Tengiz- SARS-CoV-2 etkeninin hücre zarındaki ACE2 reseptörüne tutunarak hücre içine girdiği bilgisi, ACE inhibitörü ve ARB sınıfı antihipertansif ilaçların patogenezde rol oynayabileceği düşüncesine neden olmuştur. Etki değeri yüksek dergilerde yayımlanan editöre mektuplar, dünya çapında hayli ses getirdi. COVID-19 hastalığına yaklaşımda özellikle bazı antihipertansif ilaçlar üzerinde önemli tartışmalara yol açtı. Güncel literatürde, ACE inhibitörü/ARB kullanımının COVID-19 kliniğini kötüleştireceğine veya kötü gidişli kliniği düzeltebileceğine dair kanıta dayalı hiç bir veri yoktur. Bu veriler ışığında, birçok KV alanda mortalite/morbidite üzerindeki faydası kanıtlanmış RAS blokerlerinin tedaviden çıkarılması uygun bulmuyorum.

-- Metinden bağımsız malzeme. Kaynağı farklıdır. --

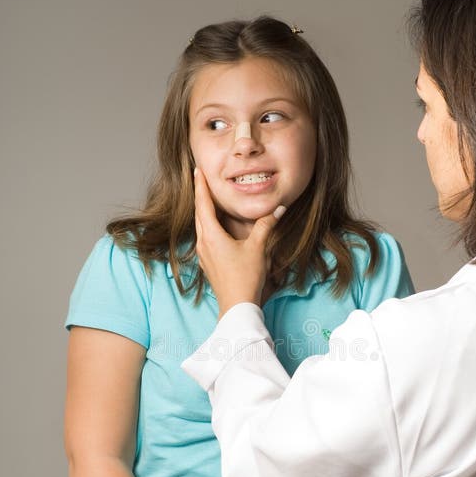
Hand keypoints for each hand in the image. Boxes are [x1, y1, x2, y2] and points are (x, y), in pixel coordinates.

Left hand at [193, 168, 285, 316]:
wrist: (237, 306)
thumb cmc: (245, 277)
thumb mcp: (258, 248)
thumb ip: (266, 225)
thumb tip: (278, 208)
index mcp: (212, 236)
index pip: (203, 204)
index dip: (200, 186)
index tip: (197, 170)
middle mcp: (203, 243)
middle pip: (199, 213)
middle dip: (200, 195)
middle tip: (199, 179)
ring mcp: (203, 255)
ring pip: (200, 226)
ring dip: (203, 211)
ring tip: (207, 199)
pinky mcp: (208, 263)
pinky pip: (205, 238)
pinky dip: (208, 226)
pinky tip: (214, 227)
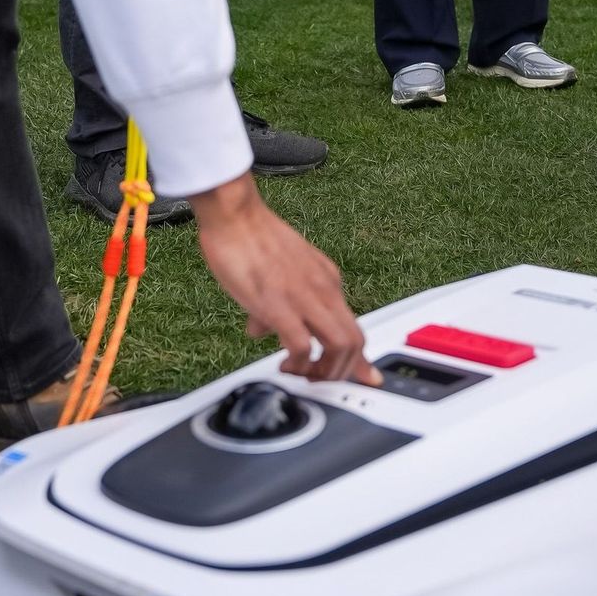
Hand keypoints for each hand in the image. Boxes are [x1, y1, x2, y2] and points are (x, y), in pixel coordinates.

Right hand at [191, 174, 380, 386]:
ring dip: (325, 372)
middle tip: (318, 381)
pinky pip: (302, 345)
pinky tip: (285, 364)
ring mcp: (304, 296)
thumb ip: (278, 301)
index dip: (356, 358)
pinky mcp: (279, 304)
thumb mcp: (277, 270)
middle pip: (356, 341)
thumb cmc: (249, 236)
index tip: (361, 377)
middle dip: (343, 372)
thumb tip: (262, 329)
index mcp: (326, 279)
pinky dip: (299, 363)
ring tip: (302, 376)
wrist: (235, 214)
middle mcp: (324, 288)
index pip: (353, 325)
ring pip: (341, 345)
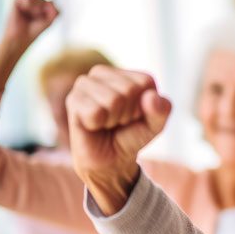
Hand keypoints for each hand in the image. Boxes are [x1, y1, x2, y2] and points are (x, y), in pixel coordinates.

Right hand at [4, 0, 58, 46]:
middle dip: (43, 10)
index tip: (45, 19)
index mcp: (42, 7)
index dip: (50, 11)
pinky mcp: (17, 1)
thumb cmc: (34, 31)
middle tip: (37, 18)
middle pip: (45, 0)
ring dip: (37, 8)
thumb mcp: (49, 21)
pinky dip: (28, 6)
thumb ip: (54, 11)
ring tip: (32, 15)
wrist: (21, 37)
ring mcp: (25, 1)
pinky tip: (24, 10)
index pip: (52, 3)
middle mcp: (34, 3)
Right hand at [66, 65, 171, 214]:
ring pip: (113, 100)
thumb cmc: (132, 136)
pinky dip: (98, 124)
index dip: (146, 106)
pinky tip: (93, 125)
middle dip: (129, 113)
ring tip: (107, 122)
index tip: (136, 116)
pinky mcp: (72, 99)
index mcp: (128, 75)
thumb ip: (162, 109)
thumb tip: (152, 96)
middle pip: (128, 89)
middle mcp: (103, 73)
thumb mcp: (155, 125)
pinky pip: (95, 111)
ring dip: (113, 119)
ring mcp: (85, 84)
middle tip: (119, 121)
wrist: (110, 160)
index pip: (145, 82)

W- Tedavi de kullanılan hidrosiklorokin ilacının QT uzaması sıklığı ve riski konusundaki değerlendirmeniz nedir?

Tengiz- Hidroksiklorokin kardiyak yan etkileri olan bir ilaçtır. Etkileri iki gruba ayırmak mümkün. Yüksek dozla olan Akut toksisite ve uzun süreli ilaç kullananlarda görülen kronik toksisite.

Uzun süreli kullanımda miyokart toksisitesi, sol ventrikül hipertrofisi gibi yan etkilerden bahsedilmektedir.

COVID-19 hastalarında göreceğimiz ise yüksek doz ilaç kullanımına bağlı akut etki olacaktır. Negatif inotropi ve periferik vazodilatasyonun yanı sıra ileti sistemi üzerine olan etkileri dikkatle izlenmelidir. Sodyum/ potasyum/kalsiyum kanal blokajı yaparak QT mesafesinin uzamasına, atriyoventriküler blok, hasta sinüs sendromu, dal bloğu gelişimine neden olabilir. Özellikle amiodaron gibi QT mesafesini uzatan ilaçlarla ve beta blokör, digoksin gibi kalp ileti sistemine etki eden ilaçlarla kullanımı mevcut dikkatli olunmalıdır.

W- Sevgili Hocam değerli görüşlerinizi paylaştığınız için çok teşekkür ederiz.